* Texto de lectura:
"""

DOMINGO
XXVI 29-IX-2019 (Lc. 16, 19-31) C
Tanto la primera lectura del profeta Amós como el evangelio de Lc. no son más que una continuación del
tema del domingo pasado, es decir el eterno problema de los pobres y de los ricos, simbolizados aquí en la parábola
de “el rico epulón y el pobre Lázaro”.
Ya decíamos que el tema es muy importante. Algunas ideologías han dividido a
los hombres en dos bandos: pobres y ricos. Hoy se habla también de países
pobres y países ricos, es decir, que hemos dado el salto desde el individuo a
la colectividad. Cada día leemos y escuchamos detalles sobre la vida que llevan
los que pertenecen a la clase privilegiada y lo que se derrocha sin escrúpulo:
es la versión moderna del rico epulón.
También hoy a sus puertas cientos de mendigos, de esos que acaso llevan corbata
porque la pobreza nunca estuvo reñida con la limpieza, estén esperando también
en vano, como el pobre Lázaro, ver
caer unas migajas de alguna mesa.

"""

* Consigna 1: En el texto de lectura, ¿con qué parábola se simboliza el problema de los pobres y de los ricos?
* Consigna 2: Prosigue el texto de lectura sobre el rico epulón y el pobre Lázaro a partir de su última frase.

* Datos del ejercicio:
"""

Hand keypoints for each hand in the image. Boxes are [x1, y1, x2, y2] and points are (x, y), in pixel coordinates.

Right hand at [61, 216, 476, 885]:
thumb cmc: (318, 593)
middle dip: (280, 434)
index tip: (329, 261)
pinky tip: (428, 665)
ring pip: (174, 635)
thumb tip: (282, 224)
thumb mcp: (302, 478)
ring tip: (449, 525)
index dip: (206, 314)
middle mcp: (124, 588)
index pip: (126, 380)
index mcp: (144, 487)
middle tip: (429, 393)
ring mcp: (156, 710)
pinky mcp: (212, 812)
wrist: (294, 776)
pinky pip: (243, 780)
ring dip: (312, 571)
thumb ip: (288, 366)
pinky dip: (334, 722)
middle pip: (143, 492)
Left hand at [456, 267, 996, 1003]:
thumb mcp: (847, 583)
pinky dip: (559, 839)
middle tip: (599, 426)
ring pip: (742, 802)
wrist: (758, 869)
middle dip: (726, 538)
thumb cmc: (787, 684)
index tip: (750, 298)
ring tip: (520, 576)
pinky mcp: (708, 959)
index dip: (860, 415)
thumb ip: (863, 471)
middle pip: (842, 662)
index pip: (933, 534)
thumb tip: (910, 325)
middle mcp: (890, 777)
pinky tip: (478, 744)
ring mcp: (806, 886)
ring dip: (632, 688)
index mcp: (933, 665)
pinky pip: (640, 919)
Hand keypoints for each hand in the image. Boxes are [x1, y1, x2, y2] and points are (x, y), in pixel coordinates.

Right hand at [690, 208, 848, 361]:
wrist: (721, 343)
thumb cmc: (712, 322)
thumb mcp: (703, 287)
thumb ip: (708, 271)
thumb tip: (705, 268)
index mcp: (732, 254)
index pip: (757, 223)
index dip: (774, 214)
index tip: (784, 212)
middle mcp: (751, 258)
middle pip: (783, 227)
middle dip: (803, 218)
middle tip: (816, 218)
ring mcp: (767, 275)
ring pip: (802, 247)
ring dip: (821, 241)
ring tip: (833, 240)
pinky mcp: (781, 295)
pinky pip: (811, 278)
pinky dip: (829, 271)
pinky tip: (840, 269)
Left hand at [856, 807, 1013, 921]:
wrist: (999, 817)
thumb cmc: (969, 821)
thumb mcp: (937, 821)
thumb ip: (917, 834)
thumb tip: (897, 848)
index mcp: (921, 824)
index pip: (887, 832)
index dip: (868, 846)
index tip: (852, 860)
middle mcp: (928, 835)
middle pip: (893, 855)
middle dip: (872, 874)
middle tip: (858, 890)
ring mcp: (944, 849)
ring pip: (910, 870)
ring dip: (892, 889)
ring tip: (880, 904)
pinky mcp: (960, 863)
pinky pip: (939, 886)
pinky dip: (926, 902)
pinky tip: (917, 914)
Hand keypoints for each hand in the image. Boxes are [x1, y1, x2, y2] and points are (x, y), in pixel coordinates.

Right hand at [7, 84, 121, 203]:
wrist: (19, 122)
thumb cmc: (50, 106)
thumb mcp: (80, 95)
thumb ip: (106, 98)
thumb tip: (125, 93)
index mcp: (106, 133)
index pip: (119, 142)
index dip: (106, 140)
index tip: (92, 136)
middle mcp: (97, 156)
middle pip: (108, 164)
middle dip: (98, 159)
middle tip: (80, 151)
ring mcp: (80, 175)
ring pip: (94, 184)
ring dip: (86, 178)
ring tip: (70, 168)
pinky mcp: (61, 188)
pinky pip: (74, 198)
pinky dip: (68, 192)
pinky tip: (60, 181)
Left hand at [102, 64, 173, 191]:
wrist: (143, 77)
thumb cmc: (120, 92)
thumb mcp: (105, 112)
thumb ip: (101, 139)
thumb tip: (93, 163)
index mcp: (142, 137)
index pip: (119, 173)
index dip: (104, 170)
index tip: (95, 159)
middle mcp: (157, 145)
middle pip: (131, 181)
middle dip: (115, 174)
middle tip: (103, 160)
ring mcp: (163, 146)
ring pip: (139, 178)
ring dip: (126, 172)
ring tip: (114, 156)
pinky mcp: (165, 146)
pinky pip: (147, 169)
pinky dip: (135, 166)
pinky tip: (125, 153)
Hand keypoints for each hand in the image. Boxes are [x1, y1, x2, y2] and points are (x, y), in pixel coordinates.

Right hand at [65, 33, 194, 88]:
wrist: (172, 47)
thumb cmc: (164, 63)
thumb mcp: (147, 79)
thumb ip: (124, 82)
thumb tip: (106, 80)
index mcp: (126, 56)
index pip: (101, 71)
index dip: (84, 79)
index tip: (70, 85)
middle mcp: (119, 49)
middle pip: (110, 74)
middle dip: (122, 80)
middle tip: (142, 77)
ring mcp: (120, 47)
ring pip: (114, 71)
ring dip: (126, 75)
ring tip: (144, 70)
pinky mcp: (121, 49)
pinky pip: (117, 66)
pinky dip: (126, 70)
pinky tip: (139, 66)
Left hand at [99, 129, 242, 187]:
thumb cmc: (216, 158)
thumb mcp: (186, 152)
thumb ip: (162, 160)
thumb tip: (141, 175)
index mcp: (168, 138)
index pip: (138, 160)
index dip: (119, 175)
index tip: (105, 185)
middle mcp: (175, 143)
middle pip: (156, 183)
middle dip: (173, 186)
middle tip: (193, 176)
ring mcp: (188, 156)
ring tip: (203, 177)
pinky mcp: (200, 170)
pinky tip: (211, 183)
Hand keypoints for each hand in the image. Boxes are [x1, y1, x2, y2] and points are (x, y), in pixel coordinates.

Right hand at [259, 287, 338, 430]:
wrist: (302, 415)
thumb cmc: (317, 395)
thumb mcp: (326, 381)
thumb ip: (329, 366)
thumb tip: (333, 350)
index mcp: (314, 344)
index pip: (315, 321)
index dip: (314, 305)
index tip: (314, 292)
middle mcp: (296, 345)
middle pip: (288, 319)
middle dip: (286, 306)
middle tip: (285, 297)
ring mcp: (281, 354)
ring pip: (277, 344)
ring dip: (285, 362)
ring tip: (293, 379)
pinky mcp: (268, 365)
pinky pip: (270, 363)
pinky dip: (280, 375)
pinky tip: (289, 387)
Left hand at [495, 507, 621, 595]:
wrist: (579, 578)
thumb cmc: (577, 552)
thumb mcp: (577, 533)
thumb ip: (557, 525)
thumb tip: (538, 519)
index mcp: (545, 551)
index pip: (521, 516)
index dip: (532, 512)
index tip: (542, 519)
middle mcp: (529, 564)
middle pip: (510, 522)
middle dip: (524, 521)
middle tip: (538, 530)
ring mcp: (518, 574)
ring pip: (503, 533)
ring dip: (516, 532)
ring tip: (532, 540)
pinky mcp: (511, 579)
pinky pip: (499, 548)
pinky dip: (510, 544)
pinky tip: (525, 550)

"""

* Respuesta 1: Con la parábola de “el rico epulón y el pobre Lázaro”.

* Respuesta 2:
Y no es que Dios haya dividido maniqueamente a los hombres en dos
grupos, hemos sido los hombres, cada uno de nosotros, quienes hemos
desencadenado estas desigualdades tan brutales. Dios no dejó nada partido ni a
nadie segregado del festín de la vida. Dios no hizo a Eva pobre y a Adán rico
o viceversa, Dios creó un paraíso que nosotros hemos convertido en este “valle de lágrimas”. Se habla mucho de
erradicar la pobreza, de “campañas contra
el hambre” cuya eficacia vemos que no es lo eficiente que debiera ser. De
ahí que a menudo escuchemos otras voces con otras soluciones nada pacíficas
como la de Marvin en “Escucha negro”, por poner un ejemplo.
Dice: “No necesitamos un programa contra
la pobreza sino un programa contra los ricos”, o la de aquel dibujo
satírico de un país del Este que decía: “Unios
hermanos proletarios o disparo”.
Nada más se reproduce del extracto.